_TASK DESCRIPTION:_
Count the lines of the records below that contain the string "instrument", treating uppercase and lowercase letters as different, and give only the number.

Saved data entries
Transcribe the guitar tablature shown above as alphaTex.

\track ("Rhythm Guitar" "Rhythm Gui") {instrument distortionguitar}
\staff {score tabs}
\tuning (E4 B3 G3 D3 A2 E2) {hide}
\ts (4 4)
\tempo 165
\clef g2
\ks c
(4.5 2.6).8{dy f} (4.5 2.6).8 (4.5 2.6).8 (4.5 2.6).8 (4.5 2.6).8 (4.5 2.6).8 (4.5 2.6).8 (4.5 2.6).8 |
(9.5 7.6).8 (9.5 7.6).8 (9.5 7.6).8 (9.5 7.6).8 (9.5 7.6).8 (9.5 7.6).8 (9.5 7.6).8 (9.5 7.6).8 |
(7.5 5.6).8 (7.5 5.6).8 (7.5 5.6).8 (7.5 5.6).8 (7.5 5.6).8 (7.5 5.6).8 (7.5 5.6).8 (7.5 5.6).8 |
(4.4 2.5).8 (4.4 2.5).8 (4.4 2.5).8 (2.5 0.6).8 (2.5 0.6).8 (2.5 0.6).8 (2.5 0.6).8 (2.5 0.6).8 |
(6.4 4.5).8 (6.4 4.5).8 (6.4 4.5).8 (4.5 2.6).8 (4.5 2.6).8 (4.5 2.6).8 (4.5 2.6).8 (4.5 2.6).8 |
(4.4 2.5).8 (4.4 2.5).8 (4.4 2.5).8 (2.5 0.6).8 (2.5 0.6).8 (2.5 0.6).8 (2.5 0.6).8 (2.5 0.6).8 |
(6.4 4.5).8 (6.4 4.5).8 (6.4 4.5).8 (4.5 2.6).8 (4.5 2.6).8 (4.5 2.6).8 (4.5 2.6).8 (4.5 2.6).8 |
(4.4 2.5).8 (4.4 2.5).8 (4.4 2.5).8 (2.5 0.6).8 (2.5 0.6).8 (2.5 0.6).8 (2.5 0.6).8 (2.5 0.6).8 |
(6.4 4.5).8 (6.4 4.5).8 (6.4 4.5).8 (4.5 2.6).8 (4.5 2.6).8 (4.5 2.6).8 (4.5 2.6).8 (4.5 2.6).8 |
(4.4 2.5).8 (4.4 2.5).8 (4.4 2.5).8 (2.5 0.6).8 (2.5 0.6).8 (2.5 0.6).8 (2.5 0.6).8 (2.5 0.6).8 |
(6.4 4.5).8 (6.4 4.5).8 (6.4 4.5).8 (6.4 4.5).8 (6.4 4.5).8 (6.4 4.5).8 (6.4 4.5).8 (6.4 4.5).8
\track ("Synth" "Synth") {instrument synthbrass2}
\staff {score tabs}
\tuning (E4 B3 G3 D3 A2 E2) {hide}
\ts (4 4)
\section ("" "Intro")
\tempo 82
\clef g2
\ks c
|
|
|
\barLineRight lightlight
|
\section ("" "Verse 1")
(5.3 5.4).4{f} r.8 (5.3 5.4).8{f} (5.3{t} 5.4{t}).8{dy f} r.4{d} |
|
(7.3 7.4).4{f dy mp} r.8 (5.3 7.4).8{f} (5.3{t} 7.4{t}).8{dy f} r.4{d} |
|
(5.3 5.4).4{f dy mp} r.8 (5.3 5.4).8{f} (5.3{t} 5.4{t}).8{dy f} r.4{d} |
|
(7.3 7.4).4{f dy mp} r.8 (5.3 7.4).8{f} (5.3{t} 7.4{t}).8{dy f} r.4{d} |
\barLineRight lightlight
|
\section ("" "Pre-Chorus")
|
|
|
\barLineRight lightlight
==
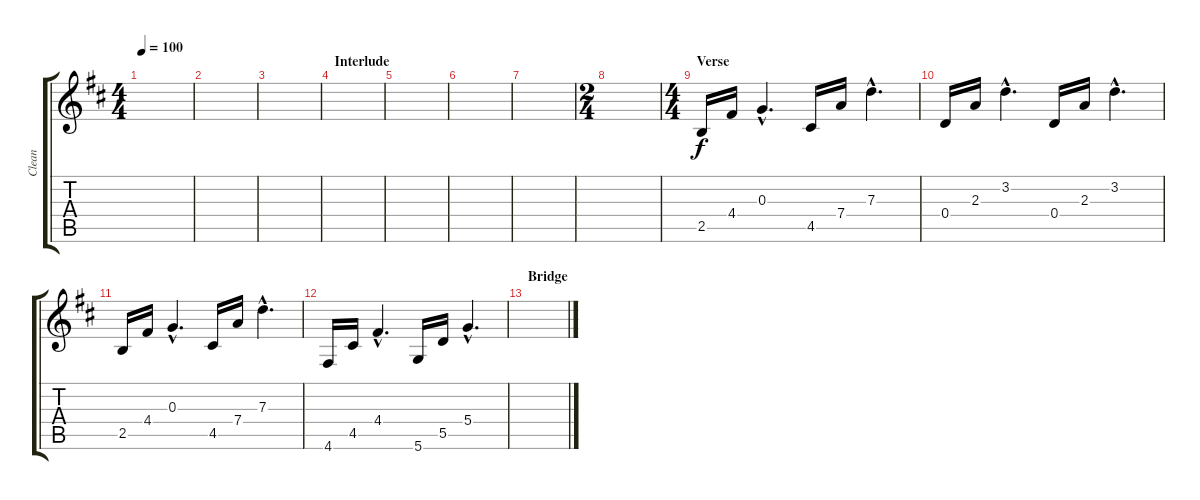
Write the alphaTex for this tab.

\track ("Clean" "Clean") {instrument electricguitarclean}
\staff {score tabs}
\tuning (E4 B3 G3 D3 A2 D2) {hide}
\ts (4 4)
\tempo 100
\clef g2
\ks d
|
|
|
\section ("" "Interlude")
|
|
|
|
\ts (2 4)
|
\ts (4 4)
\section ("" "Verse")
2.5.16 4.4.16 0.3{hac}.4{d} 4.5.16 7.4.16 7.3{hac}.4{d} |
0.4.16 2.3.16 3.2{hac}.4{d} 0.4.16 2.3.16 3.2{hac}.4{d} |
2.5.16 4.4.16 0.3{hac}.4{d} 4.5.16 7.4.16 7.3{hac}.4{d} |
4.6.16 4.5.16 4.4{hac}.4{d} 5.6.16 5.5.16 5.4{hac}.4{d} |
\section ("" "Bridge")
* * *
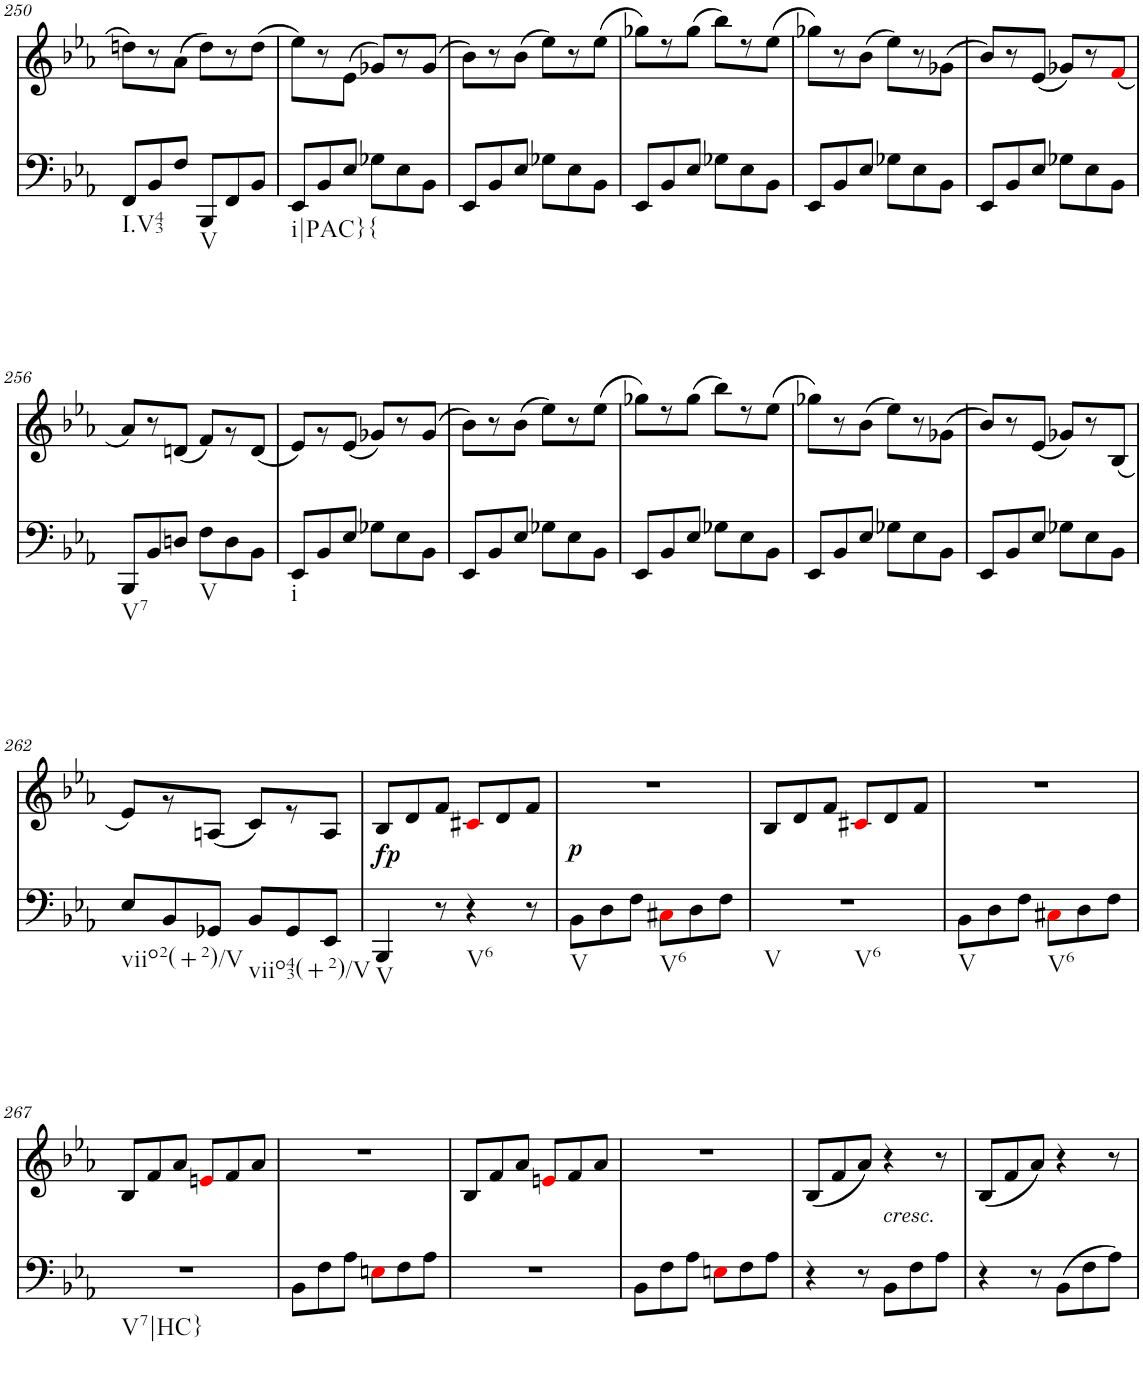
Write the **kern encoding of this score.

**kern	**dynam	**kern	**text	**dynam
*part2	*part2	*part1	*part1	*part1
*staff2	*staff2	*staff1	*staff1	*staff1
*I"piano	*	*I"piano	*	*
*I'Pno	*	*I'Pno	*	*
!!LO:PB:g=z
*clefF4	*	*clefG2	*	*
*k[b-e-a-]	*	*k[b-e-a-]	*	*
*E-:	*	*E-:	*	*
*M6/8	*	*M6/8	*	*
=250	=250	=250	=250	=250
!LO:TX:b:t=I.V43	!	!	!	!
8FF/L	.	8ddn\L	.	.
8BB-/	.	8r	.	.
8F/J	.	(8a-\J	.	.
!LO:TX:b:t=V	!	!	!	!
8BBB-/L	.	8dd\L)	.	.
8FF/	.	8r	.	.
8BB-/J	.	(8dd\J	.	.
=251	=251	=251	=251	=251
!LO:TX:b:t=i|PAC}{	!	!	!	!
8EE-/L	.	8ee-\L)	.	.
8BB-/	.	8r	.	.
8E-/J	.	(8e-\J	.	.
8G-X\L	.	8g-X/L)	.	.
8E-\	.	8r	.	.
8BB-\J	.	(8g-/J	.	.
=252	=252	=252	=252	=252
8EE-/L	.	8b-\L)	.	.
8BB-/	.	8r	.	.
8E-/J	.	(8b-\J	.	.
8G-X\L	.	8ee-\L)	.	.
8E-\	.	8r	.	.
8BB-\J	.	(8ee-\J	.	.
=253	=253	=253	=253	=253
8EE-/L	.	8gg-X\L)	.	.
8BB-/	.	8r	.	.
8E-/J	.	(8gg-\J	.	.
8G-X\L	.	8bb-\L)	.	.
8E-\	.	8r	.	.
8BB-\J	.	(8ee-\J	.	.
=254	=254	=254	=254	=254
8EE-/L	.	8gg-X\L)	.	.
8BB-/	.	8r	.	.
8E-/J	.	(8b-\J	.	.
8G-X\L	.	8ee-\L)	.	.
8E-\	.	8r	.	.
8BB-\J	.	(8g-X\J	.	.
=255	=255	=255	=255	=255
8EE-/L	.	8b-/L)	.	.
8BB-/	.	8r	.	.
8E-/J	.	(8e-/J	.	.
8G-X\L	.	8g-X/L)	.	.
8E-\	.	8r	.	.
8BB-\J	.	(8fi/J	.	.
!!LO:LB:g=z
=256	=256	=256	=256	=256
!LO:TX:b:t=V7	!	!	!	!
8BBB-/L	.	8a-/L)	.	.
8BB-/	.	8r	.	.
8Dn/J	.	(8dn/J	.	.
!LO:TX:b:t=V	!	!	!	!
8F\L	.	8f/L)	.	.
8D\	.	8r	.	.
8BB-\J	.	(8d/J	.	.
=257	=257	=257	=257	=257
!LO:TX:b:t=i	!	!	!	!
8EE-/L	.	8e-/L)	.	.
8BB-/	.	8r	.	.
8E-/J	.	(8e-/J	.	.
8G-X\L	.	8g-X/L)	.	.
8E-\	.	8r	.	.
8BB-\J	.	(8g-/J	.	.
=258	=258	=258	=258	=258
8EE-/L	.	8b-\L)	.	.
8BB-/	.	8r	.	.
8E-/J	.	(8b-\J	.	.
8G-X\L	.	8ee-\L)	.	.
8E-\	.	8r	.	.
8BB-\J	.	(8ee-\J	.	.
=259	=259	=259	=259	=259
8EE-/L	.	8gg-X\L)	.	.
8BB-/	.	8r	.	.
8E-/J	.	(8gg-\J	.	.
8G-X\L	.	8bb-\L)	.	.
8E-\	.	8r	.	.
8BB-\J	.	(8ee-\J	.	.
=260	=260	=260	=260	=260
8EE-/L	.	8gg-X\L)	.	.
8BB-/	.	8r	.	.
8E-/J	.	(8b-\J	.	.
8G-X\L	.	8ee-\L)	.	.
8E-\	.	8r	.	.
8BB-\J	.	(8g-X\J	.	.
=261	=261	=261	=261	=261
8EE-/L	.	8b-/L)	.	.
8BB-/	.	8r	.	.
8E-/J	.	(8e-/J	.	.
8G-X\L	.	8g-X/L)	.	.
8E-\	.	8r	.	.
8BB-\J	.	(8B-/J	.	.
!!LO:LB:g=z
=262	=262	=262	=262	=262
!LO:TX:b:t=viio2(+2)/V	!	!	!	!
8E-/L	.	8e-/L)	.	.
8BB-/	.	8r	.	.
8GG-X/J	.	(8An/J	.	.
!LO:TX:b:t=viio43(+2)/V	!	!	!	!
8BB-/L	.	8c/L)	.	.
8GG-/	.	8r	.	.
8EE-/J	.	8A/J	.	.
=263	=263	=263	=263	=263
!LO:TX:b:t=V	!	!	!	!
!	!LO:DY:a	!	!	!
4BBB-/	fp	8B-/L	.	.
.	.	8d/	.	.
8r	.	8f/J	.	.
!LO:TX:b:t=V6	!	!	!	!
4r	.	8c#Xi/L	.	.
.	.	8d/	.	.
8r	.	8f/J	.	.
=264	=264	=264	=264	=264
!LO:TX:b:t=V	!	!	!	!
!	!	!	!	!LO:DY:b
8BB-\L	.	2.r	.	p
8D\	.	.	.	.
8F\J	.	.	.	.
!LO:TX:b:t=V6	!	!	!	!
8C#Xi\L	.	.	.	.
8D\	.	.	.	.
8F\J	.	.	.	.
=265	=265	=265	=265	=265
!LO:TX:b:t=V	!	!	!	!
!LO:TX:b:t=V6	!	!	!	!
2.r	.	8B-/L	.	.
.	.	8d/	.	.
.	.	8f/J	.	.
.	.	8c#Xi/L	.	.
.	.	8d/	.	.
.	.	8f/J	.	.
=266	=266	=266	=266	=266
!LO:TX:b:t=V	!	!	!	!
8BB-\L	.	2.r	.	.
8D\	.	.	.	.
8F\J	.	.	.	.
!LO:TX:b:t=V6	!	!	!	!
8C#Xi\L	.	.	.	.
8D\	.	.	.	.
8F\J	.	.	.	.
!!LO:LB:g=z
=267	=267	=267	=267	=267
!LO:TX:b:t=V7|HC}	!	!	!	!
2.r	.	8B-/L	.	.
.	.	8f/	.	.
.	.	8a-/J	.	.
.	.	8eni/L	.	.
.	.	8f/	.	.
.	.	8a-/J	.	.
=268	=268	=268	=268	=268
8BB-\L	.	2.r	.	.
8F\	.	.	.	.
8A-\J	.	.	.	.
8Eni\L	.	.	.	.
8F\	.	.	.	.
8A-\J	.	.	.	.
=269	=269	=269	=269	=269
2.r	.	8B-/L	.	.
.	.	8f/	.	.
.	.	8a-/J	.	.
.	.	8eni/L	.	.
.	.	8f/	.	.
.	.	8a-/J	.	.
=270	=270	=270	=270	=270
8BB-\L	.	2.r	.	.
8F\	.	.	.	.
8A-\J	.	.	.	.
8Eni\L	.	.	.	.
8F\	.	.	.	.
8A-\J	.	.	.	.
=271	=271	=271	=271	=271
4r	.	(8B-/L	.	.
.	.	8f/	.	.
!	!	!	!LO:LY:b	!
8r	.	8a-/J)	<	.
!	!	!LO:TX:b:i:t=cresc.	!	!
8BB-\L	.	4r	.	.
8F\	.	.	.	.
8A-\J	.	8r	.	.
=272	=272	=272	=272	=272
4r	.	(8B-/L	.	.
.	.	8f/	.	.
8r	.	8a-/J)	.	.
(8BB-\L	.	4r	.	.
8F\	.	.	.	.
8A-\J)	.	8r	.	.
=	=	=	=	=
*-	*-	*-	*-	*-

_OUTPUT OF THE EXERCISE:_
3